Problem A ->
Decide whether each of the following statements agrees with the article on the Island Pond raid below: (i) A judge returned the Island Pond children to their parents within hours; (ii) The Texas Supreme Court overturned the appeals court decision; (iii) In 1984, John Easton was the Vermont attorney general. Answer yes or no for each statement, and quote the deciding words of the article.
Problem B ->
Reproduce the portion of the article on the Island Pond raid between "AP, via the" and "of child abuse.", inclusive.

Document segment ->
= Beginning of Section =

AP, via the Times Argus, USA
June 5, 2008
Wilson Ring
Friday June 6, 2008

MONTPELIER — Before dawn on June 22, 1984, 90 Vermont State Police troopers
and 50 social workers descended on the Island Pond homes of about 400 people
belonging to the Northeast Kingdom Community Church to investigate allegations
of child abuse.

Authorities had received reports children were being beaten, sometimes with sticks, as
part of the strict discipline imposed by church parents. The 112 children taken into
custody were to be examined for abuse and if none were found they were to be returned
to their parents — if the parents agreed to cooperate with the state.

But within hours a judge returned the children to their parents, calling the state’s effort a
“grossly unlawful scheme.”

While there are many differences between the Vermont raid on Island Pond and the
decision by Texas officials to take into custody 430 children amid allegations underage
girls were being forced to marry older men, there are many similarities, said one of the
former officials involved in the Vermont case. “It’s very apparent from these two cases
that at least two courts are looking for specific, direct information regarding each family
unit,” said Washington attorney John Easton, who in 1984 was the Vermont attorney
general and involved in the decision to launch the Island Pond raid. “To remove a child
from a family is a high burden. The courts are going to be looking for a substantial
amount of proof” of abuse.

On April 3, Texas Child Protective Services removed all the children from the Yearning
For Zion Ranch run by the Fundamentalist Church of Jesus Christ of Latter Day Saints
after a 16-year-old mother claimed she was being abused by her middle-age husband. The
state charged all the children were at risk because church teachings pushed underage girls
into marriage and sex.

Last month, The Texas Third Court of Appeals said the state went too far. The Texas
Supreme Court has since upheld the decision and almost all the children have been
returned to their parents. Church leaders are promising not to sanction underage
marriages.
Vermont law school Professor Peter Teachout said he’d read the Texas court decisions
and the 1984 Vermont rulings, which reached the same conclusions:

“Lawyers who practice family law will know to say the burden is on the state in these
cases,” Teachout said. “The underlying principle is whenever you take a child away from
his parents, that you do so when there is serious risk of abuse.”

= End of Section =

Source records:
= Beginning of Section =

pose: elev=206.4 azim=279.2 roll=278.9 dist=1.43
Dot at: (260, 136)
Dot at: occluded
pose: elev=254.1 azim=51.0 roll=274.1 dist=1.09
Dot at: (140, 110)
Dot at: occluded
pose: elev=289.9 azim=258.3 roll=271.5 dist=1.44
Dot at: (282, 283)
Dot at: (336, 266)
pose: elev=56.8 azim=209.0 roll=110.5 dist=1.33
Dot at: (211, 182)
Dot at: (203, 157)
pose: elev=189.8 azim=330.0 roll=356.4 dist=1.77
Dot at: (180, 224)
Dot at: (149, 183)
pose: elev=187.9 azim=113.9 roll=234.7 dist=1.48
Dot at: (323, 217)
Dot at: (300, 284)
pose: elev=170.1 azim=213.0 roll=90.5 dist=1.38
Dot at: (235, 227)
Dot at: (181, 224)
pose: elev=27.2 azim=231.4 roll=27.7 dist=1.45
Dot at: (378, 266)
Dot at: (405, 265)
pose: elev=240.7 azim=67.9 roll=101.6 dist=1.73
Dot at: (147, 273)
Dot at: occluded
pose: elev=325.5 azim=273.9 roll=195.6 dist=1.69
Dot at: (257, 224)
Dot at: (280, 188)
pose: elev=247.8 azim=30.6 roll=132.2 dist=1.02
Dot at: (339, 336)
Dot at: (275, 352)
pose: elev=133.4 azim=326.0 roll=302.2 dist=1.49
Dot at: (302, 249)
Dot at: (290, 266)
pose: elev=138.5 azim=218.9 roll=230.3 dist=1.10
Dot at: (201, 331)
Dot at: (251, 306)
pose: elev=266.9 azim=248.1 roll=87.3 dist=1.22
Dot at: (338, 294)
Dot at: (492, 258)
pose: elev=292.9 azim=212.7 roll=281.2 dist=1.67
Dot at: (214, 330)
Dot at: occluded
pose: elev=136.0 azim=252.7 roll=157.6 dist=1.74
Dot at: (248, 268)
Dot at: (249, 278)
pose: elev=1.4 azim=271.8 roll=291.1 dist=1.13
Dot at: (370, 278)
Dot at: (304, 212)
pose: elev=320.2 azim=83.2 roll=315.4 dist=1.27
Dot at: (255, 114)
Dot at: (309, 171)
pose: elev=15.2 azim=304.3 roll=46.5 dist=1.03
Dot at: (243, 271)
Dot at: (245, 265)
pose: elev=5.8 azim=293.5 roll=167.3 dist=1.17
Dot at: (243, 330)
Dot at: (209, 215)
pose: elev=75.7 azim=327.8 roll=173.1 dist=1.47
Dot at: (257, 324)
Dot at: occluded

= End of Section =

Exercise response A ->
(i) Yes: "But within hours a judge returned the children to their parents"
(ii) No: "The Texas Supreme Court has since upheld the decision"
(iii) Yes: "who in 1984 was the Vermont attorney general"

Exercise response B ->
AP, via the Times Argus, USA
June 5, 2008
Wilson Ring
Friday June 6, 2008

MONTPELIER — Before dawn on June 22, 1984, 90 Vermont State Police troopers
and 50 social workers descended on the Island Pond homes of about 400 people
belonging to the Northeast Kingdom Community Church to investigate allegations
of child abuse.